The Paragon Hotel is about a young woman on the run from her past who takes the train from New York to Portland with 2 bullets in her. An African American porter sees that she needs help and takes her to a "blacks only" hotel that he knows about in Portland where she can get treated on the down low. The only problem is that she's white, and apparently Portland is super racist. In between chapters Faye teaches us about Portland and Oregon's racist past. For example, African Americans by law were not allowed to settle in Oregon between 1844 and the end of the Civil War, and Oregon today only has a 2% African American population. Anyway, in the novel, the KKK has come to town, and although their rhetoric is "America first" it has the non-white population on edge. Meanwhile Alice James, our heroine, is recuperating at the Paragon Hotel and making friends with some of the inhabitants. We gradually learn her backstory and there's a missing persons case that has everyone upset. What is really going on?
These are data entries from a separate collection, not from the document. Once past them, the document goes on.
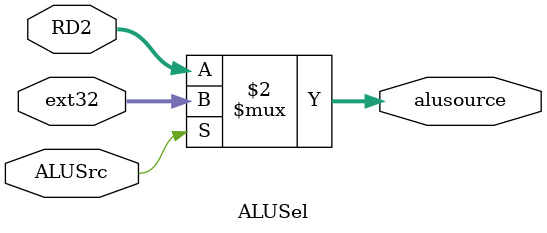
<source format=v>
`timescale 1ns / 1ps
module ALUSel(
    input ALUSrc,
    input [31:0] RD2,
    input [31:0] ext32,
    output [31:0] alusource
    );

assign alusource = (ALUSrc==1) ? ext32 : RD2;

endmodule

</source>
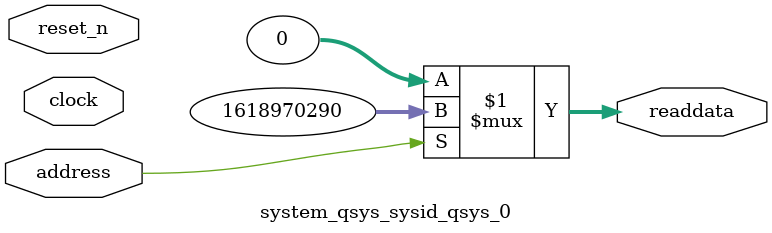
<source format=v>

`timescale 1ns / 1ps
// synthesis translate_on

// turn off superfluous verilog processor warnings 
// altera message_level Level1 
// altera message_off 10034 10035 10036 10037 10230 10240 10030 

module system_qsys_sysid_qsys_0 (
               // inputs:
                address,
                clock,
                reset_n,

               // outputs:
                readdata
             )
;

  output  [ 31: 0] readdata;
  input            address;
  input            clock;
  input            reset_n;

  wire    [ 31: 0] readdata;
  //control_slave, which is an e_avalon_slave
  assign readdata = address ? 1618970290 : 0;

endmodule




</source>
This was really good. I liked all the storylines set in Portland. For me the New York storyline was by far the weakest, and I could have lived without it. The characters are great. I can tell that Lyndsay Faye cares about her characters and wants us to think about what kind of world we want to live in, and that's the kind of book by the kind of author that I want to read.

Mar 14, 2019

This story is driven by witty, sharp dialogue from the most colourful characters. I found this book to be very entertaining and historically interesting.

Mar 04, 2019

The tone is just right in this noir novel of the 1920s. In Italian Harlem, Alicia James is born in a brothel to Welsh Caitlin James and an Italian father whose name her mother will never reveal. They live in poverty but Alicia runs the streets with her best friend Nicolo. By the time she's in her mid teens she's acquired the nickname "Nobody," because she can fade into the background. But as she approaches puberty, her mother's landlord's sold her maidenhead, such as it is. On the very night that Nicolo's father is killed by the Mafia, Nobody decides to go over to another Mafia gang, the leader of which makes her great promises. She lives in his posh hotel, spying on Nicolo's gang. In spite of the love between her and Nicolo, this decision gains her an attempted killing, and a promise from a crooked cop that he'll find a body to bury in her place--she needs to get out of town, and quick. He gets her to Grand Central and put on a train headed to Portland, OR. She meets George the porter (all porters are named George) who realizes that she's very ill from fever from her wounds, and takes good care of her. He even takes her to the Portland hotel where he lives. It turns out to be as ritzy as the one she lived in in Harlem, the only difference being it's denizens are all Negroes, and they don't want this white woman around learning their secrets. One of those is that a six year old mulatto boy, the darling of the place, lives there and shortly disappears. Alice tries to help find him, as she's fallen in love with him too. She's also fallen in love with George, whose real name is Max. He falls for her too, but with the KKK patrolling the streets of Portland, is more realistic about their prospects. Besides, he has a pair of twins back in Brooklyn. A complex, light hearted, yet very serious look at what life was like for African Americans in the Jazz Age, during Prohibition.

DCLadults Feb 13, 2019

A New & Noteworthy pick. Meet the quirky characters of the Paragon Hotel. Alice is fleeing New York City for her life and ends up at the Paragon Hotel. This historical novel simmers with the unexpected racist history of Portland, Oregon, in the 1920s.

Jan 26, 2019

This historical novel set in the 1920s has a lot going on: Prohibition and Mafia violence in Harlem, extreme racism and the rise of the KKK in Portland, Oregon, and even LGBT issues - but it all works. The novel has a few mysteries in it as well, which keeps the reader engaged.